Now just run darknet.

!cd $DN; ./darknet detector -dont_show -map train data/obj.data cfg/yolov3-train.cfg darknet53.conv.74

It ran, saying:

608 x 608
Create 64 permanent cpu-threads

Until it stopped with:

Tensor Cores are disabled until the first 3000 iterations are reached.
(next mAP calculation at 1000 iterations) H100/500200: loss=771.2 hours left=810.0
100: 771.169434, 816.347351 avg loss, 0.000000 rate, 5.082846 seconds, 6400 images, 810.018514 hours left
Saving weights to /content/darknet/yolo-license-plates/yolov3-train_last.weights
Couldn’t open file: /content/darknet/yolo-license-plates/yolov3-train_last.weights

So I added a mkdir.

!mkdir $DN/yolo-license-plates/
!date
!cd $DN; ./darknet detector -dont_show -map train data/obj.data cfg/yolov3-train.cfg darknet53.conv.74
!dat

Details can be found on the Darknet website.

Since the Colab will time out due to its usage limits we should instead save this on our Google Drive. Let’s also change the paths to avoid spaces.

from google.colab import drive
drive.mount('/content/gdrive', force_remount=True)

root_dir = "/content/gdrive/MyDrive"
base_dir = root_dir + '/Colab Notebooks/Cars/'

Then make the directory and update obj.data.

!mkdir "$root_dir/yolo-license-plates"
!echo -e 'classes = 1\ntrain = $DN/data/train.txt\nvalid = $DN/data/test.txt\nlabels = $DN/data/labels.txt\nnames = $DN/data/cars/classes.txt\nbackup = "$base_dir/yolo-license-plates"' > $DN/data/obj.data

This way the weights get saved directly in our Google Drive and we don’t lose our progress due to limits.

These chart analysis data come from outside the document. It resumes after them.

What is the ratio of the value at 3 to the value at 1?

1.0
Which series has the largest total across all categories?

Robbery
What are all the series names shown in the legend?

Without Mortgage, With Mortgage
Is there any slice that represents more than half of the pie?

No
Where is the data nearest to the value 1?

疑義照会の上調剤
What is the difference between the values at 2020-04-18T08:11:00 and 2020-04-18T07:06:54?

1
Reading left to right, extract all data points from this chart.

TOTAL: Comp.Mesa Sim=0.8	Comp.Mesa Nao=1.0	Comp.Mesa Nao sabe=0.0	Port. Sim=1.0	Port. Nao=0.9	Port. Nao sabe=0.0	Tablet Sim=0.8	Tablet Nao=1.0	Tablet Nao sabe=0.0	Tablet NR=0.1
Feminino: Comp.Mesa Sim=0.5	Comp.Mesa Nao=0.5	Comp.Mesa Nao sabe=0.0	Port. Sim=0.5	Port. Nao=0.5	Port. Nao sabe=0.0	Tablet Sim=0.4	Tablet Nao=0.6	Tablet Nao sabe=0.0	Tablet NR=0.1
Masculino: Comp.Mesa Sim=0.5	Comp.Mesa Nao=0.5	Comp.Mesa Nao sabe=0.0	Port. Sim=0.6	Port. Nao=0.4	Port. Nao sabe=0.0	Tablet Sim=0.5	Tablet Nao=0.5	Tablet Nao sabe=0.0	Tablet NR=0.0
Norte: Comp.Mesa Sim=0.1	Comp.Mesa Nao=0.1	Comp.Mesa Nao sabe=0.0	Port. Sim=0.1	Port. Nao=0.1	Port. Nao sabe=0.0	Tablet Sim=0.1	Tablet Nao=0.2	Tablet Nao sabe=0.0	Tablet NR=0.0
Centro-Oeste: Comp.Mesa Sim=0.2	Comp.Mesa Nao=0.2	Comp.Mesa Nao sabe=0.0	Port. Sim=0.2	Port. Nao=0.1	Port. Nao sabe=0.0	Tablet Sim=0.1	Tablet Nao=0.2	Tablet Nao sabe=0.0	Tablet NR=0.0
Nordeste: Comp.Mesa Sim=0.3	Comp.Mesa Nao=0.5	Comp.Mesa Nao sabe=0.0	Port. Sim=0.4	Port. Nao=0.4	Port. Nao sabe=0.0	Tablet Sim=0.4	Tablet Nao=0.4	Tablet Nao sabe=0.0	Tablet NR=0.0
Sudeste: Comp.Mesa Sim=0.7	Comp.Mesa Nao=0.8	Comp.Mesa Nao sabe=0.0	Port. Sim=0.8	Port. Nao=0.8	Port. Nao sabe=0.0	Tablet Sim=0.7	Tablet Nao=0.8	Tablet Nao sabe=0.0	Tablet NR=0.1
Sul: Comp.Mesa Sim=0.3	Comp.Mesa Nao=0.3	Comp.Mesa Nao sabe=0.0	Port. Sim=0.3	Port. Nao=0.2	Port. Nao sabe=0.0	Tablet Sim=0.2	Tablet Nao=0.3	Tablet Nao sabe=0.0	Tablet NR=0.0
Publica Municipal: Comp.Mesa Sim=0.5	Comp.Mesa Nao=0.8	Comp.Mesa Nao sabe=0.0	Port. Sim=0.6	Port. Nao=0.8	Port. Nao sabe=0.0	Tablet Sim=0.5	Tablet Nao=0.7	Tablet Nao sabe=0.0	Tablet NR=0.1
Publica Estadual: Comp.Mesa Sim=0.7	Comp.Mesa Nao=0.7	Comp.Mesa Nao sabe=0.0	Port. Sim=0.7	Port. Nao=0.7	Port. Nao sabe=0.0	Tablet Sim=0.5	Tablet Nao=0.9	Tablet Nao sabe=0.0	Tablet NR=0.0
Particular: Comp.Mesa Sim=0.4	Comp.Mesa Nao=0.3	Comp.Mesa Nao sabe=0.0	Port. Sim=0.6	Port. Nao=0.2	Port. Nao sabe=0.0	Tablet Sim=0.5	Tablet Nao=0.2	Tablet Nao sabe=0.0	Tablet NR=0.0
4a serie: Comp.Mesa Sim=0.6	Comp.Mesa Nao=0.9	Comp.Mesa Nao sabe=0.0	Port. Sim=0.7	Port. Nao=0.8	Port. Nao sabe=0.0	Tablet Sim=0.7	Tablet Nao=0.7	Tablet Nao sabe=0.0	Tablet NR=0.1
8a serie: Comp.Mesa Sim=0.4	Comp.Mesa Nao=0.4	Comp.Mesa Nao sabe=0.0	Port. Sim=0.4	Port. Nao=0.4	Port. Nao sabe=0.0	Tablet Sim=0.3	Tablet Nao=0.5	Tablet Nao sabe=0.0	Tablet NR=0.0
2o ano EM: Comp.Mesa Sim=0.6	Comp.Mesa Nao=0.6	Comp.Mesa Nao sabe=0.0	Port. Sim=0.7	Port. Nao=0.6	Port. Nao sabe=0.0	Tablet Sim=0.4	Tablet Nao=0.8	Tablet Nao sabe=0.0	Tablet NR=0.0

Once there are .weights files in yolo-license-plates you can use them. You’ll need .weights, .cfg and classes.txt.

Wasted a lot of time since (Google) Colab limits take a day to reset. Truly annoying but they want to push you to pay for it which is clearly too much in this case.

The TPU was as slow as the CPU so clearly Darknet did not use it.